Task details | Convert each line of the data below into one string in a JSON array, omitting any blank lines.
-- Data section start --
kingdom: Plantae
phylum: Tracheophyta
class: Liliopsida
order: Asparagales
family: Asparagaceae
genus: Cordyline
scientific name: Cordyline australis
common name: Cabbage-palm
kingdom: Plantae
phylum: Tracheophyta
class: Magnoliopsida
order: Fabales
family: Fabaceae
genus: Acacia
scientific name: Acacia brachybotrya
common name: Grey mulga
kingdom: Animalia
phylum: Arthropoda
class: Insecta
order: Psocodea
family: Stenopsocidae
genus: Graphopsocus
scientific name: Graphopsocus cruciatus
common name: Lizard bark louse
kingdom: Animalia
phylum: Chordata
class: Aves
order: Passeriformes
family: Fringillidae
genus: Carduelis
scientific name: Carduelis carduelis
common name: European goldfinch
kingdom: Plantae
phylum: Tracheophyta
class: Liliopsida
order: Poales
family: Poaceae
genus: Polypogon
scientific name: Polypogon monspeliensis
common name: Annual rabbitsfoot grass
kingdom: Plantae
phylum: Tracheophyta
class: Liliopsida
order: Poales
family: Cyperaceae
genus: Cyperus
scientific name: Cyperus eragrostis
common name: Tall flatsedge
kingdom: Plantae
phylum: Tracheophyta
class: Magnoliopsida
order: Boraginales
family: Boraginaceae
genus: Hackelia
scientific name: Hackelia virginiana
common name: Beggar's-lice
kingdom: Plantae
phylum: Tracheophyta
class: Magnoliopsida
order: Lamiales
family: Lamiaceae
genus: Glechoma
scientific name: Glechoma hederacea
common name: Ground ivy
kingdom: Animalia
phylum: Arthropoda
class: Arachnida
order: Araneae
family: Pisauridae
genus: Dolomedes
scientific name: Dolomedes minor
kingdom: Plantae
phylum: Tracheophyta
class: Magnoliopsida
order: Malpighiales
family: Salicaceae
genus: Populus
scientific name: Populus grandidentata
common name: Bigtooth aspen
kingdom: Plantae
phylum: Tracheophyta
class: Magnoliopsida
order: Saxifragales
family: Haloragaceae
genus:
-- Data section end --
Task solution |
[
  "kingdom: Plantae",
  "phylum: Tracheophyta",
  "class: Liliopsida",
  "order: Asparagales",
  "family: Asparagaceae",
  "genus: Cordyline",
  "scientific name: Cordyline australis",
  "common name: Cabbage-palm",
  "kingdom: Plantae",
  "phylum: Tracheophyta",
  "class: Magnoliopsida",
  "order: Fabales",
  "family: Fabaceae",
  "genus: Acacia",
  "scientific name: Acacia brachybotrya",
  "common name: Grey mulga",
  "kingdom: Animalia",
  "phylum: Arthropoda",
  "class: Insecta",
  "order: Psocodea",
  "family: Stenopsocidae",
  "genus: Graphopsocus",
  "scientific name: Graphopsocus cruciatus",
  "common name: Lizard bark louse",
  "kingdom: Animalia",
  "phylum: Chordata",
  "class: Aves",
  "order: Passeriformes",
  "family: Fringillidae",
  "genus: Carduelis",
  "scientific name: Carduelis carduelis",
  "common name: European goldfinch",
  "kingdom: Plantae",
  "phylum: Tracheophyta",
  "class: Liliopsida",
  "order: Poales",
  "family: Poaceae",
  "genus: Polypogon",
  "scientific name: Polypogon monspeliensis",
  "common name: Annual rabbitsfoot grass",
  "kingdom: Plantae",
  "phylum: Tracheophyta",
  "class: Liliopsida",
  "order: Poales",
  "family: Cyperaceae",
  "genus: Cyperus",
  "scientific name: Cyperus eragrostis",
  "common name: Tall flatsedge",
  "kingdom: Plantae",
  "phylum: Tracheophyta",
  "class: Magnoliopsida",
  "order: Boraginales",
  "family: Boraginaceae",
  "genus: Hackelia",
  "scientific name: Hackelia virginiana",
  "common name: Beggar's-lice",
  "kingdom: Plantae",
  "phylum: Tracheophyta",
  "class: Magnoliopsida",
  "order: Lamiales",
  "family: Lamiaceae",
  "genus: Glechoma",
  "scientific name: Glechoma hederacea",
  "common name: Ground ivy",
  "kingdom: Animalia",
  "phylum: Arthropoda",
  "class: Arachnida",
  "order: Araneae",
  "family: Pisauridae",
  "genus: Dolomedes",
  "scientific name: Dolomedes minor",
  "kingdom: Plantae",
  "phylum: Tracheophyta",
  "class: Magnoliopsida",
  "order: Malpighiales",
  "family: Salicaceae",
  "genus: Populus",
  "scientific name: Populus grandidentata",
  "common name: Bigtooth aspen",
  "kingdom: Plantae",
  "phylum: Tracheophyta",
  "class: Magnoliopsida",
  "order: Saxifragales",
  "family: Haloragaceae",
  "genus:"
]